As to the absence of pity in the sage, the Stoics themselves must have felt some difficulty there since we find Epictetus recommending his hearers to show grief out of sympathy for another, but to be careful not to feel it. The inexorability of the sage was a mere consequence of his calm reasonableness, which would lead him to take the right view from the first. Lastly, the sage would never be stirred to anger. For why should it stir his anger to see another in his ignorance injuring himself?

One more touch has yet to be added to the apathy of the sage. He was impervious to wonder. No miracle of nature could excite his astonishment—no mephitic caverns, which men deemed the mouths of hell, no deep-drawn ebb tides—the standing marvel of the Mediterranean dweller, no hot springs, no spouting jets of fire.

From the absence of passion it is but a step to the absence of error. So we pass now to the infallibility of the sage—a monstrous doctrine which was never broached in the schools before Zeno. The sage, it was maintained, held no opinions, he never repented of his conduct, he was never deceived in anything. Between the daylight of knowledge and darkness of nescience Plato had interposed the twilight of opinion wherein men walked for the most part.
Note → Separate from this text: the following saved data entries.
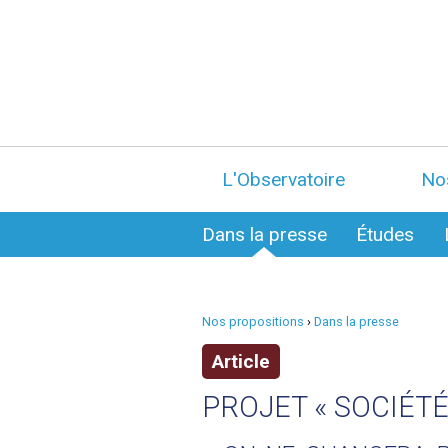
L'Observatoire
No
Dans la presse
Études
Nos propositions
›
Dans la presse
Article
PROJET « SOCIÉTÉ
Not so however the Stoic sage. Of him it might be said, as Charles Lamb said of the Scotchman with whom he so imperfectly sympathized: "His understanding is always at its meridian—you never see the first dawn, the early streaks." He has no falterings of self suspicion. Surmises, guesses, misgivings, half intuitions, semiconsciousness, partial illuminations, dim instincts, embryo conceptions, have no place in his brain or vocabulary. The twilight of dubiety never falls upon him. Opinion, whether in the form of an ungripped assent, or a weak supposition, was alien from the mental disposition of the serious man. With him there was no hasty or premature assent of the understanding, no forgetfulness, no distrust. He never allowed himself to be overreached or deluded, never had need of an arbiter, never was out in his reckoning nor put out by another. No urbane man ever wandered from his way, or missed his mark, or saw wrong, or heard amiss, or erred in any of his senses; he never conjectured nor thought of a better thing, for the one was a form of imperfect assent, and the other a sign of previous precipitancy. There was with him no change, no retraction, and no tripping. These things were for those whose dogmas could alter. After this it is almost superfluous for us to be assured that the sage never got drunk. Drunkenness, as Zeno pointed out, involved babbling, and of that the sage would never be guilty. He would not, however, altogether eschew banquets. Indeed, the Stoics recognized a virtue under the name of 'conviviality,' which consisted in the proper conduct of them. It was said of Chrysippus that his demeanor was always quiet, even if his gait were unsteady, so that his housekeeper declared that only his legs were drunk.

There were pleasantries even within the school on this subject of infallibility of the sage. Aristo of Chios, while seceding on some other matters, held fast to the dogma that the sage never opined. Whereupon Persaeus played a trick upon him. He made one of two twin brothers deposit a sum of money with him and the other call to reclaim it. The success of the trick however only went to establish that Aristo was not the sage, an admission which each of the Stoics seems to have been ready enough to make on his own part, as the responsibilities of the position were so fatiguing.